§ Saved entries
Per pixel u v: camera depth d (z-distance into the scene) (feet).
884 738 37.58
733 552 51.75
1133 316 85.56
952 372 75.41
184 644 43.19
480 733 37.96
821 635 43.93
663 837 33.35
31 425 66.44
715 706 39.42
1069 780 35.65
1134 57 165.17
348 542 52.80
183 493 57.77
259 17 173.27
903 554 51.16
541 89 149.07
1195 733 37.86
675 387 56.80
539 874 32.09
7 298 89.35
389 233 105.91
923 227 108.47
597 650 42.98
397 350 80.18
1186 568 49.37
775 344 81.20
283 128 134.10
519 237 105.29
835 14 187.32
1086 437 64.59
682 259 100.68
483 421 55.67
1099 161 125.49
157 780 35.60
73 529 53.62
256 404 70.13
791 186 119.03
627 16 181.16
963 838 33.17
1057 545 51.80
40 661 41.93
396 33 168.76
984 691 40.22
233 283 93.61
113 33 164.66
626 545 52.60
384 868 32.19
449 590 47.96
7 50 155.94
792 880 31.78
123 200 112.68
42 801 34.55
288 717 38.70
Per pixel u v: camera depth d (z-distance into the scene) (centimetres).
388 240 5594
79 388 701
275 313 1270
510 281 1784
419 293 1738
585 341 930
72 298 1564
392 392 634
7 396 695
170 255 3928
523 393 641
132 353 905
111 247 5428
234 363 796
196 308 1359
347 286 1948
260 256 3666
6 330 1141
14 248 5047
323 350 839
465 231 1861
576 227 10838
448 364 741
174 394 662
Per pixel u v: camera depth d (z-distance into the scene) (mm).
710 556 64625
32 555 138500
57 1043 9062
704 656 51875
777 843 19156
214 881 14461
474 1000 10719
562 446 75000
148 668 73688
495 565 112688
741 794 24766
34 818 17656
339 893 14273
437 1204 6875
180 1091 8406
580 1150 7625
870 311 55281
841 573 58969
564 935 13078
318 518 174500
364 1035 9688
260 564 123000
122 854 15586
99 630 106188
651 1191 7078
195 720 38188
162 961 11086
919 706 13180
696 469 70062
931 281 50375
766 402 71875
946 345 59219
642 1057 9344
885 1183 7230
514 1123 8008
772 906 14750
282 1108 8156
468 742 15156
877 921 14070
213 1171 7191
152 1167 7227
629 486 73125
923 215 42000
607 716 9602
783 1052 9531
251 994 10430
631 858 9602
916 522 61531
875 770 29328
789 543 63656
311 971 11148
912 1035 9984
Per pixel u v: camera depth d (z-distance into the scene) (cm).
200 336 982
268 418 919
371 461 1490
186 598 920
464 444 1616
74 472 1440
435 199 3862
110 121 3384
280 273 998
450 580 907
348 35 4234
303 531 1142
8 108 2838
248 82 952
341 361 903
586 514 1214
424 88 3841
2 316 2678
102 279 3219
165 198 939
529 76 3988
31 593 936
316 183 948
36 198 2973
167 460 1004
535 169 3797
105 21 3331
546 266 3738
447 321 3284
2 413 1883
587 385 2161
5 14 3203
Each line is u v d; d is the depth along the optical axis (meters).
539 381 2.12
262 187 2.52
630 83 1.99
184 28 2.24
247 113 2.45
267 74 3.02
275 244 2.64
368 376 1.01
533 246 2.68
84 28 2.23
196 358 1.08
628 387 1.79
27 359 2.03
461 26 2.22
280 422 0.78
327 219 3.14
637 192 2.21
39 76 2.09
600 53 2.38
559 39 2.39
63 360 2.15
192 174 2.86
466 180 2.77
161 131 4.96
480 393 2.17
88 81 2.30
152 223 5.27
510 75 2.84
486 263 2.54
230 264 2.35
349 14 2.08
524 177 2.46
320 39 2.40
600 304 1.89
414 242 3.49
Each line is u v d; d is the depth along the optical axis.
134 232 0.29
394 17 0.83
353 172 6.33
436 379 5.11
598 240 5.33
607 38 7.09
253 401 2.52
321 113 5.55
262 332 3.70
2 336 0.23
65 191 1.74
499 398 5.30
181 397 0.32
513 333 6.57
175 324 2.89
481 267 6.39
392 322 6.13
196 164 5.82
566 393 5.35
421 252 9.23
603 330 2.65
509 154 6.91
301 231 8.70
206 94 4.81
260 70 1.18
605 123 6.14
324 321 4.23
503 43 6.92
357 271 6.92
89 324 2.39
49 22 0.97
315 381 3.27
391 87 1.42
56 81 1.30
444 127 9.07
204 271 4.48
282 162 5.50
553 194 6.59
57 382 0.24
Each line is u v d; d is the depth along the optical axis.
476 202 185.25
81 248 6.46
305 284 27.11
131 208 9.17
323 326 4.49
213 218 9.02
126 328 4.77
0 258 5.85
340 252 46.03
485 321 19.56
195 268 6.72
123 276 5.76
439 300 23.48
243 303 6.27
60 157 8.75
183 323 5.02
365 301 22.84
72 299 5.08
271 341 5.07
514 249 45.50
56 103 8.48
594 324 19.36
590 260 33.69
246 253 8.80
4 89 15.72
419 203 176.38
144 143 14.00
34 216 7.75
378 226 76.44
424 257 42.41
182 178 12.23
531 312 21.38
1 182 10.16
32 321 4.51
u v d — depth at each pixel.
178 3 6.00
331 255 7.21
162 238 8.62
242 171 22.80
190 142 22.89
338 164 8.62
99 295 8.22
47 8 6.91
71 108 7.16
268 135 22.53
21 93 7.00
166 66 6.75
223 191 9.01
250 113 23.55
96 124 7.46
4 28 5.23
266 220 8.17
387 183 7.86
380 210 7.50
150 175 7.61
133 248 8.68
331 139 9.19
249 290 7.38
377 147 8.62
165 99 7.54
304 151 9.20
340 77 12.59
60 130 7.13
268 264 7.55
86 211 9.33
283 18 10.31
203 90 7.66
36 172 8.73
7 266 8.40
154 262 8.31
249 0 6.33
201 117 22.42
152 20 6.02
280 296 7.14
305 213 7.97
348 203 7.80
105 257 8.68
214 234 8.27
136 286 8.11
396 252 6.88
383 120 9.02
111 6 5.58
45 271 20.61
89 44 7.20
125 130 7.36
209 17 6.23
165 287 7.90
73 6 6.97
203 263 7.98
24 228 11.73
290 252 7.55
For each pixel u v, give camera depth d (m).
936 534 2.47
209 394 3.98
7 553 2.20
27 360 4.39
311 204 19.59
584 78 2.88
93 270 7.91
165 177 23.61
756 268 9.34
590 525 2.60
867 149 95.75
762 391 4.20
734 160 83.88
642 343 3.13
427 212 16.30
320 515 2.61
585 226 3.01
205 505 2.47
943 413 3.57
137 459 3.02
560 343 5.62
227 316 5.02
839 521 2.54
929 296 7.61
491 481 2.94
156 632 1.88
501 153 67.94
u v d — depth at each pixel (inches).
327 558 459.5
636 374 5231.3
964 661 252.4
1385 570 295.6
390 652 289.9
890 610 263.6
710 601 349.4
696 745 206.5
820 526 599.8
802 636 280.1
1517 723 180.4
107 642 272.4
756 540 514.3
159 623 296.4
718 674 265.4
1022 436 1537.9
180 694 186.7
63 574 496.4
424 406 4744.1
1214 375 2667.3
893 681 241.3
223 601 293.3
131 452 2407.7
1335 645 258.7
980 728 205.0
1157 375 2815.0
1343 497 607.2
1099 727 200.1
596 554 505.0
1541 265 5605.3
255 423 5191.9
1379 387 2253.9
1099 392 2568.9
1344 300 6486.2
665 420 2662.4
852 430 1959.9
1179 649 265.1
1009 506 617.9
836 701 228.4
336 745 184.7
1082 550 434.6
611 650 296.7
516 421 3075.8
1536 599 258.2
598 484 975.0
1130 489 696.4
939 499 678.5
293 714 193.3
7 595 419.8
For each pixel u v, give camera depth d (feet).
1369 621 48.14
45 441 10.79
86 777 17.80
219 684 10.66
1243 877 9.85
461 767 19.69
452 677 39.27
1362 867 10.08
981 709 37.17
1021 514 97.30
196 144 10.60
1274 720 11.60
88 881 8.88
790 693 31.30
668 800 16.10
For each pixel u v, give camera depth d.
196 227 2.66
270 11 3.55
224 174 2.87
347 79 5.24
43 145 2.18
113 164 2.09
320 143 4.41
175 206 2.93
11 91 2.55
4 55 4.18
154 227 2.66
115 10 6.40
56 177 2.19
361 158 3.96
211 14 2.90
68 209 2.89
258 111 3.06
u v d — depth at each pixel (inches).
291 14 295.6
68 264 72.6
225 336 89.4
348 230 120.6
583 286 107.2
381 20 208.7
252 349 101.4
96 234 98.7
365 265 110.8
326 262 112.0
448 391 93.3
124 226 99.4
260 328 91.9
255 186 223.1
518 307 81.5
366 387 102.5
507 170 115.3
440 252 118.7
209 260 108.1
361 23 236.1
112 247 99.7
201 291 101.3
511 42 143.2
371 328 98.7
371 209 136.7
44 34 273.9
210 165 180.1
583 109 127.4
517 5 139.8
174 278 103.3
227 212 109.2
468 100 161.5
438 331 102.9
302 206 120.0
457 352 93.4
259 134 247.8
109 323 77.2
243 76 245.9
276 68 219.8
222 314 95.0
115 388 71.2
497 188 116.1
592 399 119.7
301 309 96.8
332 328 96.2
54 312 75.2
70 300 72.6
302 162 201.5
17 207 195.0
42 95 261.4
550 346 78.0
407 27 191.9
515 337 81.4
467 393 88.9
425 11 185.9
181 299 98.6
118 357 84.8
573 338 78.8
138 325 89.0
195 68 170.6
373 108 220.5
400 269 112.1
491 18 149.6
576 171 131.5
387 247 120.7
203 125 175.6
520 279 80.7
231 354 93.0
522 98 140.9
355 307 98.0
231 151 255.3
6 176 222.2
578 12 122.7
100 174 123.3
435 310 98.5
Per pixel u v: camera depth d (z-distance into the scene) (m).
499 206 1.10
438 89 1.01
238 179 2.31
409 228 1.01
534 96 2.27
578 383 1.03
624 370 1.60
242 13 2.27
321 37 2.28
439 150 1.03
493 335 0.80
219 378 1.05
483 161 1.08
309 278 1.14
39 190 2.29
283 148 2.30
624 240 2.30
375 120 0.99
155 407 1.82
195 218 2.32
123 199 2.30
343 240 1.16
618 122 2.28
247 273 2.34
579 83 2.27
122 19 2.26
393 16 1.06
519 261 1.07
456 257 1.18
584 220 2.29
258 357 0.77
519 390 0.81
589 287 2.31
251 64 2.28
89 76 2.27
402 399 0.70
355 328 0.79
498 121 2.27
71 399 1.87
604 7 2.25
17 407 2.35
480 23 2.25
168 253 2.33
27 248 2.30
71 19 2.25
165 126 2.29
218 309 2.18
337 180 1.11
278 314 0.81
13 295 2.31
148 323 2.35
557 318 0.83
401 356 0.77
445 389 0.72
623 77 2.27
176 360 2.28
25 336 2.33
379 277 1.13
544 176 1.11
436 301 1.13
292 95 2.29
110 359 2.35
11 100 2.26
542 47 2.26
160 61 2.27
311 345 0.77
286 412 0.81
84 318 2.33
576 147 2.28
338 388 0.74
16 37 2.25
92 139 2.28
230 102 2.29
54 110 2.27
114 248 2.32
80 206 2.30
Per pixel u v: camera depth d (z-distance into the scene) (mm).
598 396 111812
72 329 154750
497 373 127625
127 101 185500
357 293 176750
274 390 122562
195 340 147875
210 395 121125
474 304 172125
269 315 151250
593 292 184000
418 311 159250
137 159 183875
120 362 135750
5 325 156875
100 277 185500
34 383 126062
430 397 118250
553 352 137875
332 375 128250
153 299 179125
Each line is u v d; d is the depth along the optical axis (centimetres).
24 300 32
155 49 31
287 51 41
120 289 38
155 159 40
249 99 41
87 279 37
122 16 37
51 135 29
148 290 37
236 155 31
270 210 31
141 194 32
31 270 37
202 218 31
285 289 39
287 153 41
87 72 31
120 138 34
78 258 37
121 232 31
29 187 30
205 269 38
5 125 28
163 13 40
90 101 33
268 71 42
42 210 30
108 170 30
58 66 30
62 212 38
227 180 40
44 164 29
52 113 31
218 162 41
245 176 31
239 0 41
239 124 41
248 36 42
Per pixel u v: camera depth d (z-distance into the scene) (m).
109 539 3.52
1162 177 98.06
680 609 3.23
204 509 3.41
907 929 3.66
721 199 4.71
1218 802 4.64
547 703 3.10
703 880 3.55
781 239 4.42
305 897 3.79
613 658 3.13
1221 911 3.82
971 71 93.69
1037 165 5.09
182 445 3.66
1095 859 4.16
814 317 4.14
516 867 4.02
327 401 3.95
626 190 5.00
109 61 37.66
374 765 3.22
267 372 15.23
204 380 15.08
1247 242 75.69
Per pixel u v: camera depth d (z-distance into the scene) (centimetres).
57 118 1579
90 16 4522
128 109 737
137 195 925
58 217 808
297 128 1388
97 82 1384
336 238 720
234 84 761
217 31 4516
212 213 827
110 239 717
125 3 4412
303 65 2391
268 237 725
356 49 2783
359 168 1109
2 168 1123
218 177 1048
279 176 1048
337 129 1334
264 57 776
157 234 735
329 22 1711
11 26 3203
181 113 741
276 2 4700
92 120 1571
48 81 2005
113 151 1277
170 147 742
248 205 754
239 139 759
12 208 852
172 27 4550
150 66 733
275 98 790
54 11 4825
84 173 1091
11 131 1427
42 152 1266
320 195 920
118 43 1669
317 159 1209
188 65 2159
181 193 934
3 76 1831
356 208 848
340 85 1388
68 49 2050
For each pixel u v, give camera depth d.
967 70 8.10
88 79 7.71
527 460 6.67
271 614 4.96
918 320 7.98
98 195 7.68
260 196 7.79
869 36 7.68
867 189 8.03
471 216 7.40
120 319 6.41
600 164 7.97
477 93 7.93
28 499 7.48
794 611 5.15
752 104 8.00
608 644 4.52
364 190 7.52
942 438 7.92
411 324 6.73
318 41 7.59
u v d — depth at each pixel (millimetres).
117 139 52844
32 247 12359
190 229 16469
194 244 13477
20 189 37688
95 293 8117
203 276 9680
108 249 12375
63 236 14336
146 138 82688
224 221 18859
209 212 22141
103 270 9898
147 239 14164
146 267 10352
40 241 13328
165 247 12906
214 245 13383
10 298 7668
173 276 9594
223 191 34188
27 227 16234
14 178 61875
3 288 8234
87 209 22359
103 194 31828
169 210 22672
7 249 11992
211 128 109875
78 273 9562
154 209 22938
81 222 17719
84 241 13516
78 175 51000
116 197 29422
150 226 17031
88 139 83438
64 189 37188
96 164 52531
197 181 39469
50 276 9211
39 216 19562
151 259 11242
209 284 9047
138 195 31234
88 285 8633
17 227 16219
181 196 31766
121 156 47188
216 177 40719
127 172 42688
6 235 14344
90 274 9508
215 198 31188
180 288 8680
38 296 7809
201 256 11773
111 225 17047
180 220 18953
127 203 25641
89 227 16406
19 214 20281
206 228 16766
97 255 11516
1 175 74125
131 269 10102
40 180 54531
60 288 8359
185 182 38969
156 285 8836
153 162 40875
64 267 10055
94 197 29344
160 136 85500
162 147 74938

§ Aim of the task
Word for word, restate the entries from the first line to the line that has "449 590 47.96", both included, and nothing else.

§ Your solution
Per pixel u v: camera depth d (z-distance into the scene) (feet).
884 738 37.58
733 552 51.75
1133 316 85.56
952 372 75.41
184 644 43.19
480 733 37.96
821 635 43.93
663 837 33.35
31 425 66.44
715 706 39.42
1069 780 35.65
1134 57 165.17
348 542 52.80
183 493 57.77
259 17 173.27
903 554 51.16
541 89 149.07
1195 733 37.86
675 387 56.80
539 874 32.09
7 298 89.35
389 233 105.91
923 227 108.47
597 650 42.98
397 350 80.18
1186 568 49.37
775 344 81.20
283 128 134.10
519 237 105.29
835 14 187.32
1086 437 64.59
682 259 100.68
483 421 55.67
1099 161 125.49
157 780 35.60
73 529 53.62
256 404 70.13
791 186 119.03
627 16 181.16
963 838 33.17
1057 545 51.80
40 661 41.93
396 33 168.76
984 691 40.22
233 283 93.61
113 33 164.66
626 545 52.60
384 868 32.19
449 590 47.96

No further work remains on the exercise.